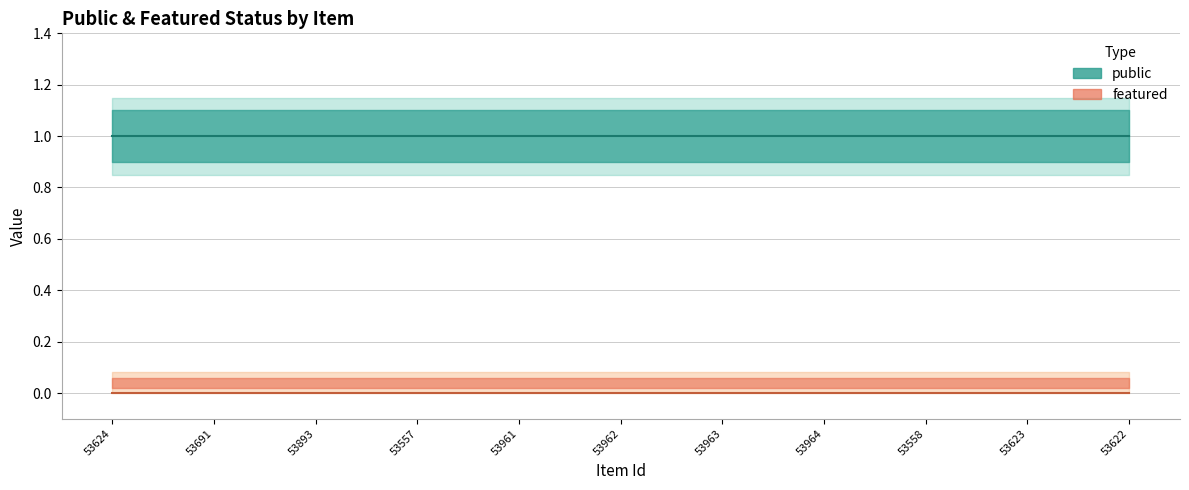

Reading left to right, extract all data points from this chart.

public: 1	1	1	1	1	1	1	1	1	1	1
featured: 0	0	0	0	0	0	0	0	0	0	0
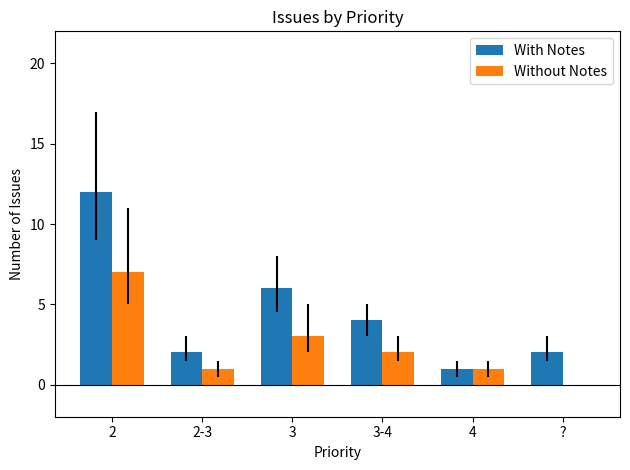

Which series has the largest total across all categories?

With Notes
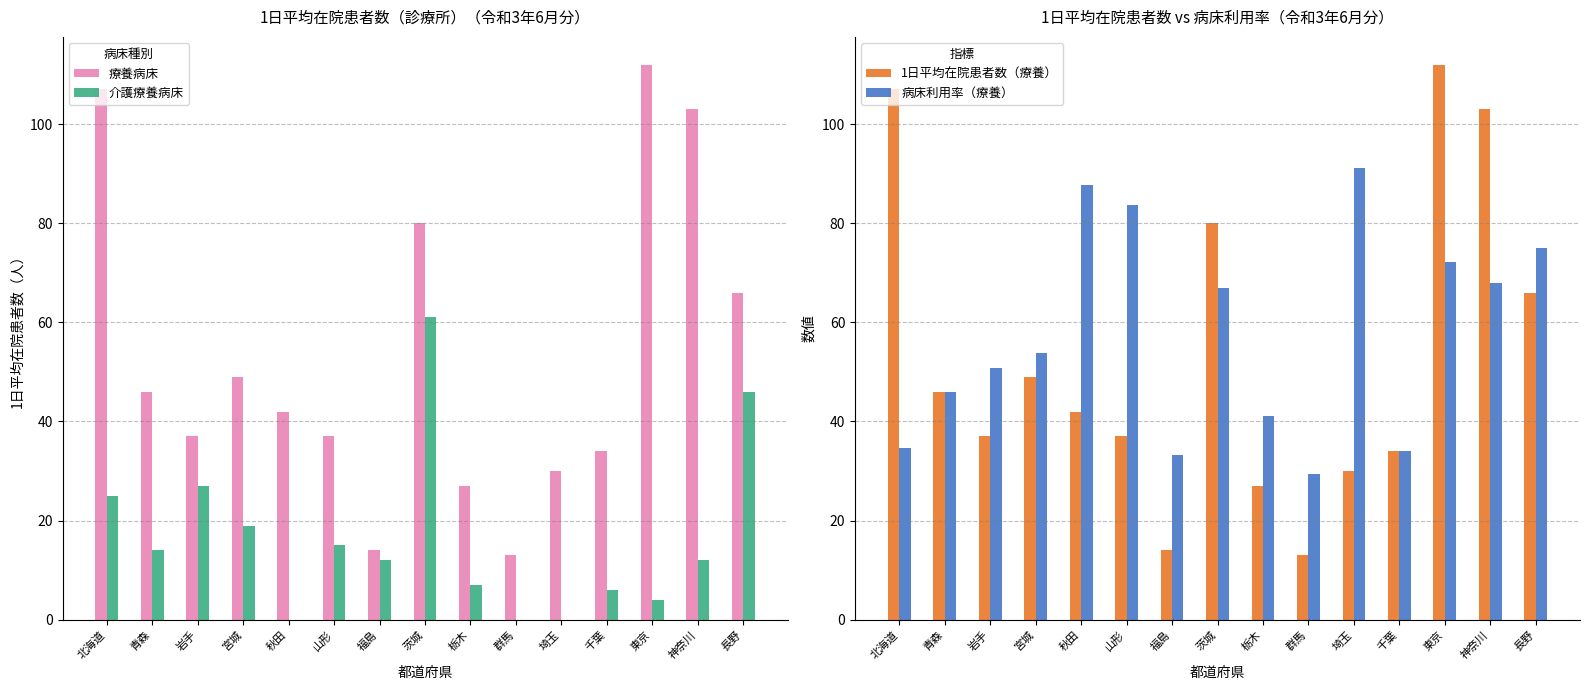

True or false: 介護療養病床 has a value of 19.0 at 宮城.

True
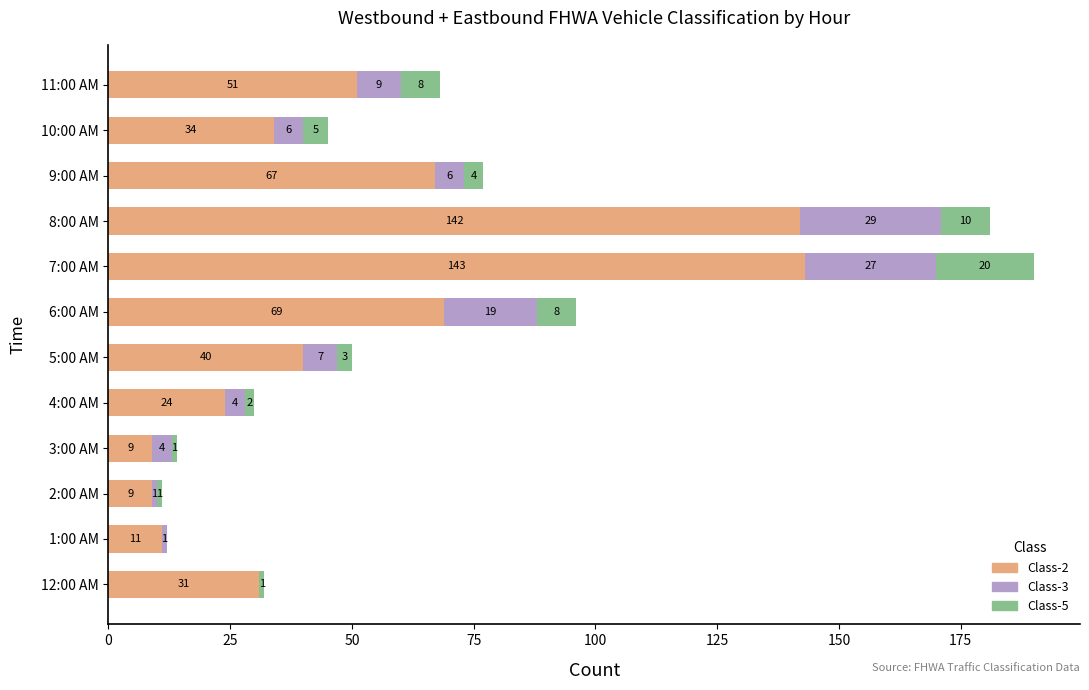

What is the total value across all series at 12:00 AM?

32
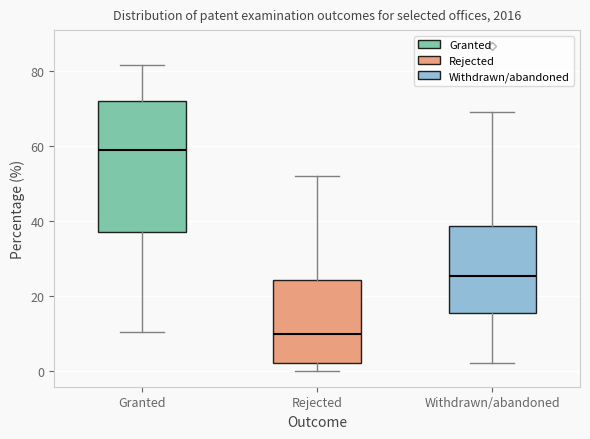

Reading left to right, transcribe this box plot: for each box, give where its median line is, the range the box spans, and where its two whiskers end, as read against the y-axis. The values are not printed on the chart, so give them approximately, as read against the axis.

Granted: median 58, box 36 to 72, whiskers 10 to 82
Rejected: median 10, box 2 to 24, whiskers 0 to 52
Withdrawn/abandoned: median 26, box 16 to 38, whiskers 2 to 68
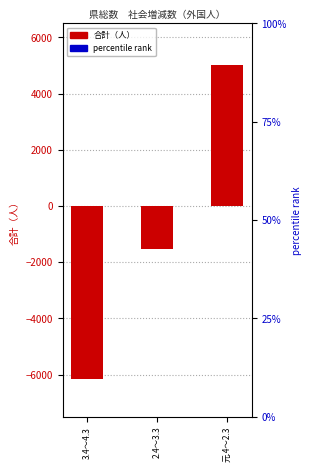

Reading left to right, extract all data points from this chart.

-6169	-1515	5020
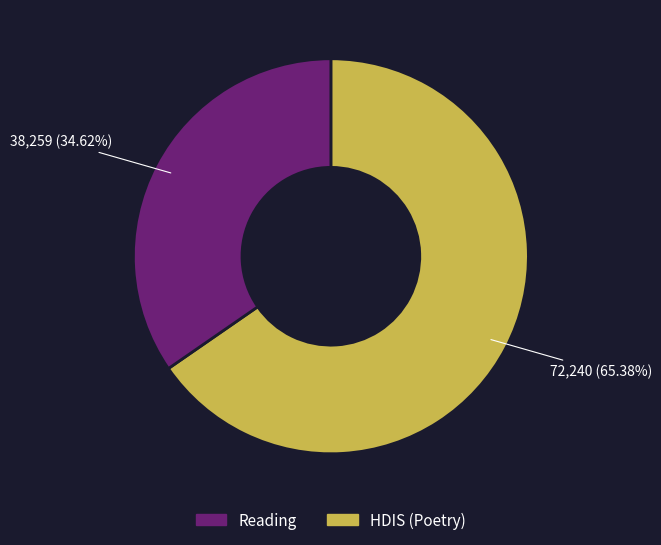

How many slices are in this pie chart?

2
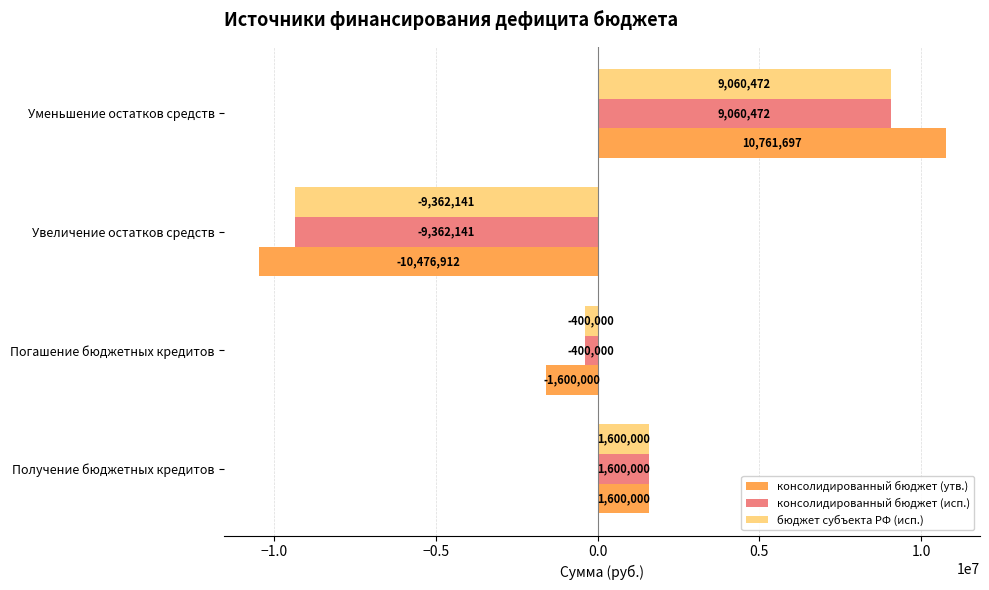

List the labels in order of консолидированный бюджет (исп.) value, largest first.

Уменьшение остатков средств, Получение бюджетных кредитов, Погашение бюджетных кредитов, Увеличение остатков средств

## [Your goal]
Please collect and copy out every line in the data above that contains the word "True".

## [Expected output]
True or false: 介護療養病床 has a value of 19.0 at 宮城.
True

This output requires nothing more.